Mimmo Savarese è stato il più importante cronista sportivo della sua generazione. Gli viene proposta una bizzarra offerta di lavoro: è l’occasione per vendicare il suo passato, ma è anche il “trionfo dell’abbrutimento”. Torna, allora, a parlare, a descrivere, a raccontare. Sono state proprio le parole ad accompagnare il suo percorso di vita, e l’hanno “aiutato” proprio quando sembrava non avesse più la forza di proferirne alcuna. È quello che riesce a fare meglio: sente il bisogno di soffermarsi sui dettagli, di fare una telecronaca “costante” e su qualsiasi tema, situazione, contesto. Gli viene chiesto di “adattare” quella capacità di raccontare le partite come se fossero “favole”, “sogni”, per diventare un “telecronista della camorra”. Per Mimmo è un’occasione per vendicare il suo trauma, per “farsi giustizia”; decide di farlo, però, con le “buone maniere”, attraverso l’esercizio delle parole. Non si sente “l’emozione del grilletto”, ma ogni sillaba è un “colpo”, un’arma molto più pericolosa da cui è impossibile difendersi.

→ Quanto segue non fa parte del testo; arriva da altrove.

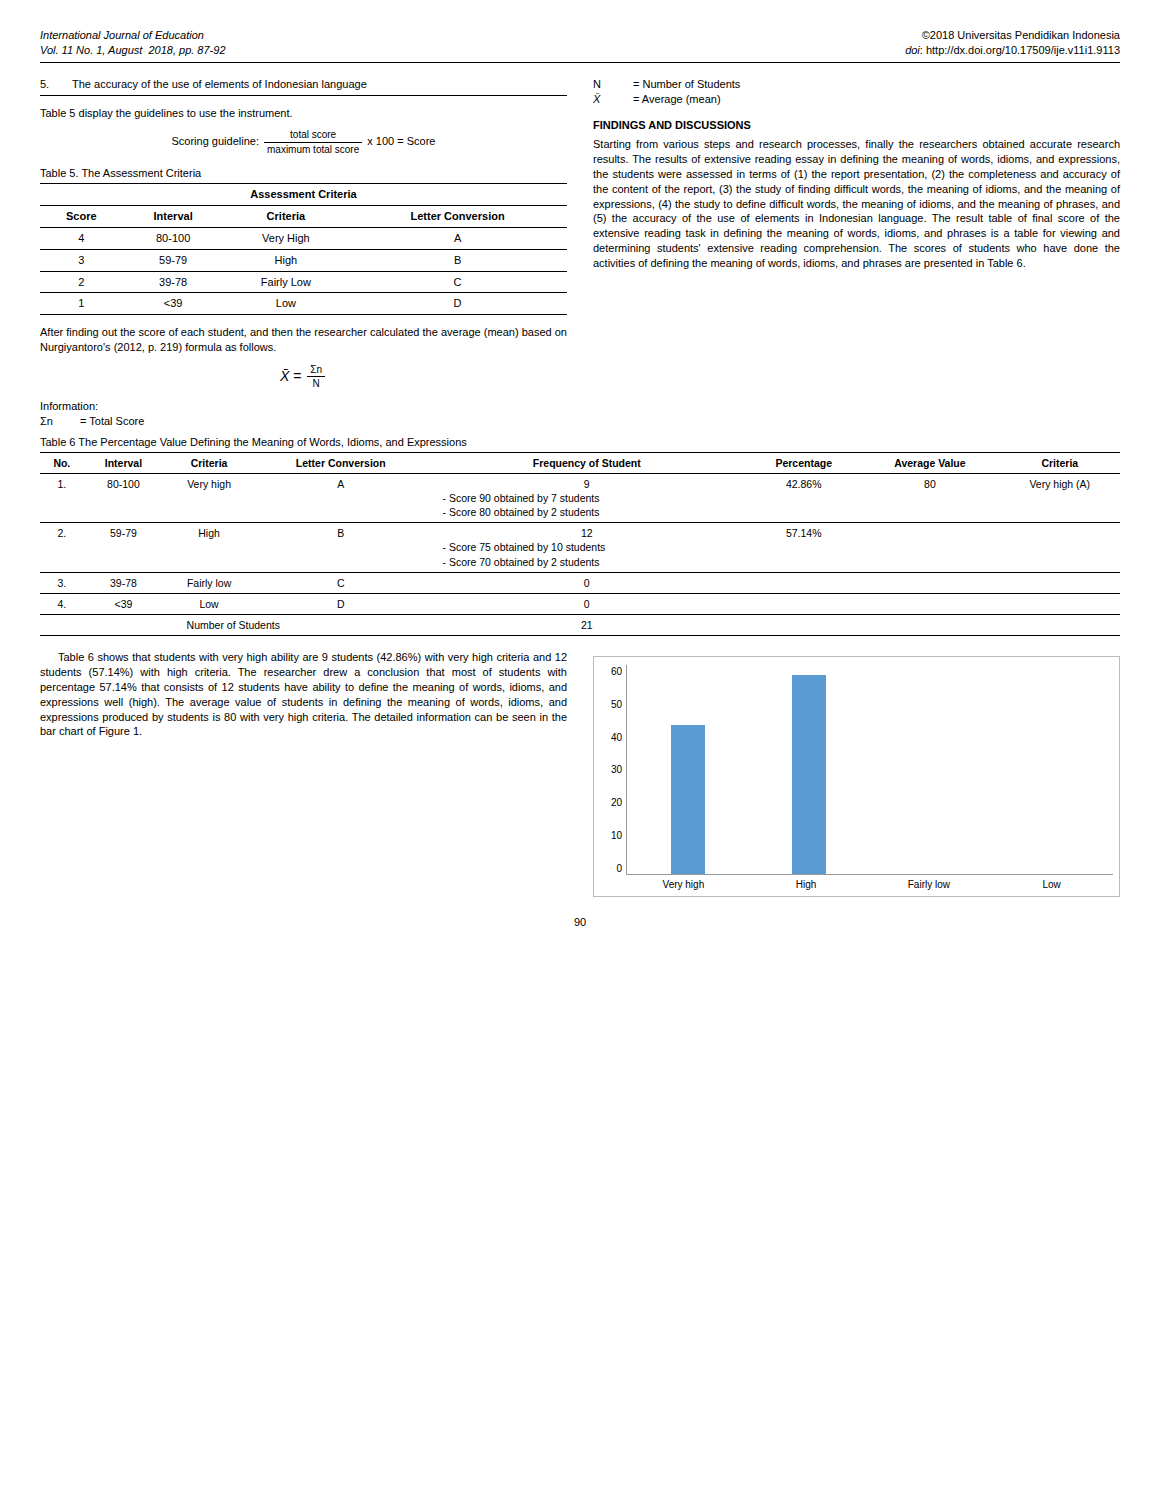International Journal of Education
Vol. 11 No. 1, August 2018, pp. 87-92
©2018 Universitas Pendidikan Indonesia
doi: http://dx.doi.org/10.17509/ije.v11i1.9113
5.
The accuracy of the use of elements of Indonesian language
Table 5 display the guidelines to use the instrument.
Scoring guideline: total score maximum total score x 100 = Score
Table 5. The Assessment Criteria
| Assessment Criteria |
| --- |
| Score | Interval | Criteria | Letter Conversion |
| 4 | 80-100 | Very High | A |
| 3 | 59-79 | High | B |
| 2 | 39-78 | Fairly Low | C |
| 1 | <39 | Low | D |
After finding out the score of each student, and then the researcher calculated the average (mean) based on Nurgiyantoro's (2012, p. 219) formula as follows.
X̄ = Σn N
Information:
Σn= Total Score
N= Number of Students
X̄= Average (mean)
FINDINGS AND DISCUSSIONS
Starting from various steps and research processes, finally the researchers obtained accurate research results. The results of extensive reading essay in defining the meaning of words, idioms, and expressions, the students were assessed in terms of (1) the report presentation, (2) the completeness and accuracy of the content of the report, (3) the study of finding difficult words, the meaning of idioms, and the meaning of expressions, (4) the study to define difficult words, the meaning of idioms, and the meaning of phrases, and (5) the accuracy of the use of elements in Indonesian language. The result table of final score of the extensive reading task in defining the meaning of words, idioms, and phrases is a table for viewing and determining students' extensive reading comprehension. The scores of students who have done the activities of defining the meaning of words, idioms, and phrases are presented in Table 6.
Table 6 The Percentage Value Defining the Meaning of Words, Idioms, and Expressions
| No. | Interval | Criteria | Letter Conversion | Frequency of Student | Percentage | Average Value | Criteria |
| --- | --- | --- | --- | --- | --- | --- | --- |
| 1. | 80-100 | Very high | A | 9 - Score 90 obtained by 7 students - Score 80 obtained by 2 students | 42.86% | 80 | Very high (A) |
| 2. | 59-79 | High | B | 12 - Score 75 obtained by 10 students - Score 70 obtained by 2 students | 57.14% | | |
| 3. | 39-78 | Fairly low | C | 0 | | | |
| 4. | <39 | Low | D | 0 | | | |
| Number of Students | 21 | | | |
Table 6 shows that students with very high ability are 9 students (42.86%) with very high criteria and 12 students (57.14%) with high criteria. The researcher drew a conclusion that most of students with percentage 57.14% that consists of 12 students have ability to define the meaning of words, idioms, and expressions well (high). The average value of students in defining the meaning of words, idioms, and expressions produced by students is 80 with very high criteria. The detailed information can be seen in the bar chart of Figure 1.
60 50 40 30 20 10 0
Very high High Fairly low Low
90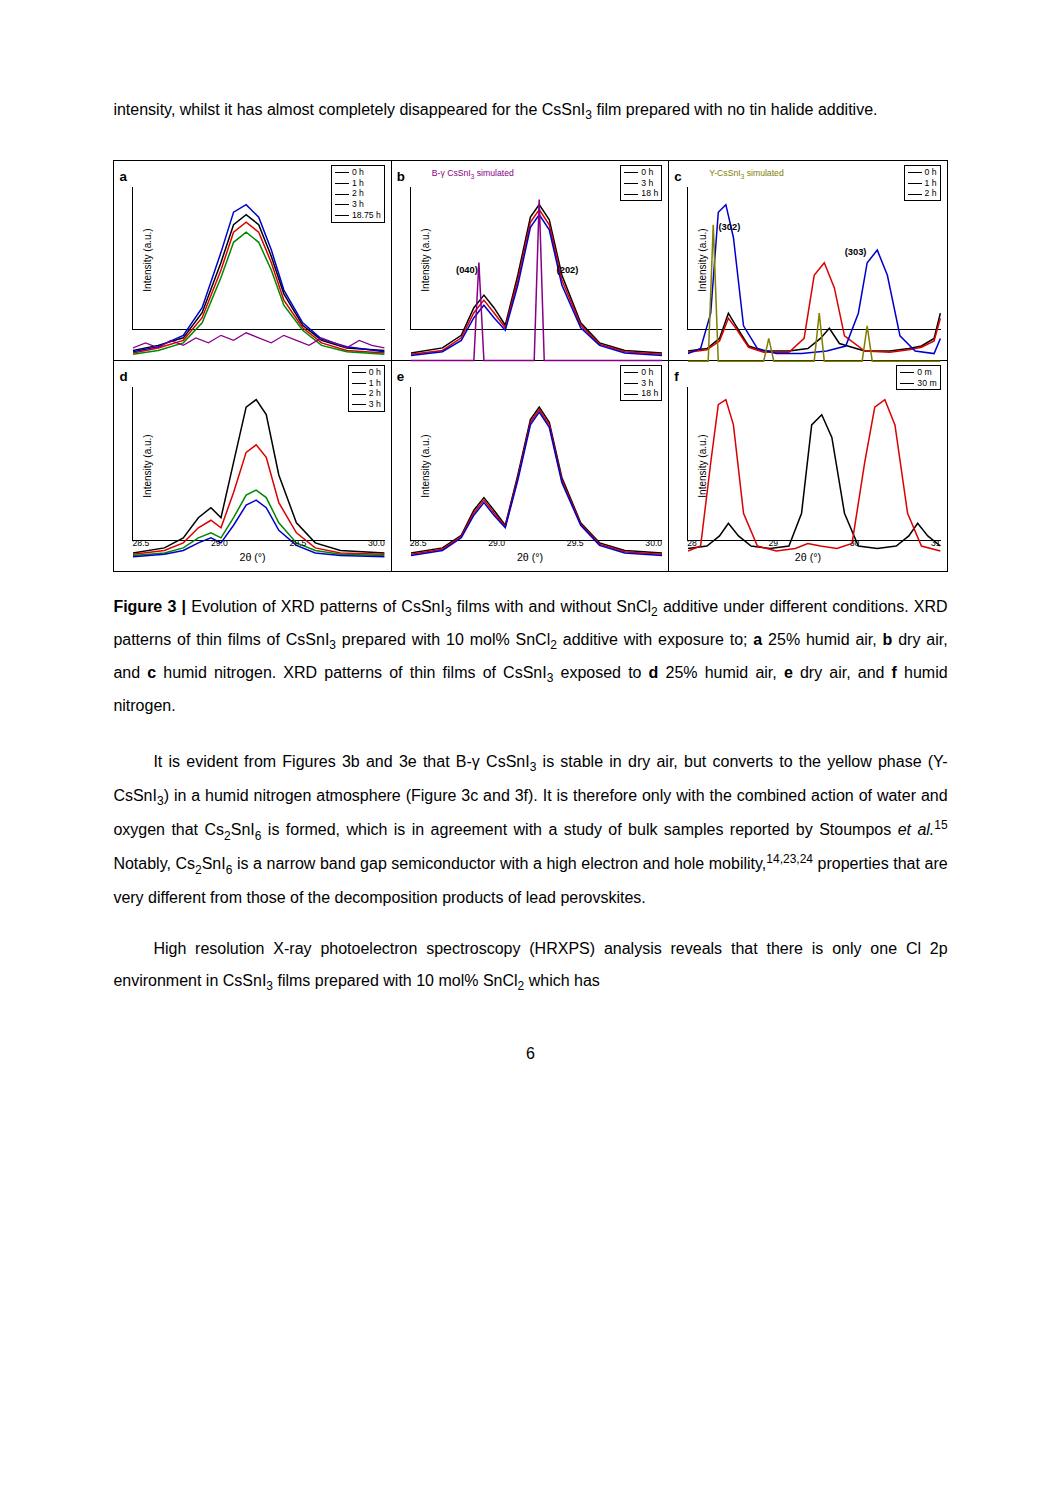intensity, whilst it has almost completely disappeared for the CsSnI3 film prepared with no tin halide additive.
a
0 h
1 h
2 h
3 h
18.75 h
Intensity (a.u.)
b B-γ CsSnI3 simulated
0 h
3 h
18 h
Intensity (a.u.)
(040) (202)
c Y-CsSnI3 simulated
0 h
1 h
2 h
Intensity (a.u.)
(302) (303)
d
0 h
1 h
2 h
3 h
Intensity (a.u.)
28.529.029.530.0
2θ (°)
e
0 h
3 h
18 h
Intensity (a.u.)
28.529.029.530.0
2θ (°)
f
0 m
30 m
Intensity (a.u.)
28293031
2θ (°)
Figure 3 | Evolution of XRD patterns of CsSnI3 films with and without SnCl2 additive under different conditions. XRD patterns of thin films of CsSnI3 prepared with 10 mol% SnCl2 additive with exposure to; a 25% humid air, b dry air, and c humid nitrogen. XRD patterns of thin films of CsSnI3 exposed to d 25% humid air, e dry air, and f humid nitrogen.
It is evident from Figures 3b and 3e that B-γ CsSnI3 is stable in dry air, but converts to the yellow phase (Y-CsSnI3) in a humid nitrogen atmosphere (Figure 3c and 3f). It is therefore only with the combined action of water and oxygen that Cs2SnI6 is formed, which is in agreement with a study of bulk samples reported by Stoumpos et al.15 Notably, Cs2SnI6 is a narrow band gap semiconductor with a high electron and hole mobility,14,23,24 properties that are very different from those of the decomposition products of lead perovskites.
High resolution X-ray photoelectron spectroscopy (HRXPS) analysis reveals that there is only one Cl 2p environment in CsSnI3 films prepared with 10 mol% SnCl2 which has
6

3: “This is the last time I’m doing this”, Sorina Gajewski (Germania, 19′)

Matthias e Cosmo hanno qualcosa da dire alla madre di lui, Gunde, durante una festa in famiglia. Non trovano l’occasione, oppure non la creano. I problemi di rabbia e incomunicabilità sono troppo più forti di una promessa fatta alla propria compagna; Cosmo non riesce ad avvicinarsi a sua madre, ha paura anche a sfiorarla, a starle vicino. Provano ad abbracciarsi, ma allo spettatore viene negata la possibilità di assistere; la macchina da presa non si sofferma sulle loro espressioni durante quell’abbraccio, per dare loro spazio ma anche per paura di esplorare quelle sensazioni. Tutto resta irrisolto, inespresso, incompreso. E da tutto questo scaturisce altra rabbia, ancora più indomabile, che causa conseguenze più gravi. Ci si sfiora, senza mai toccarsi, si comunica senza mai parlare.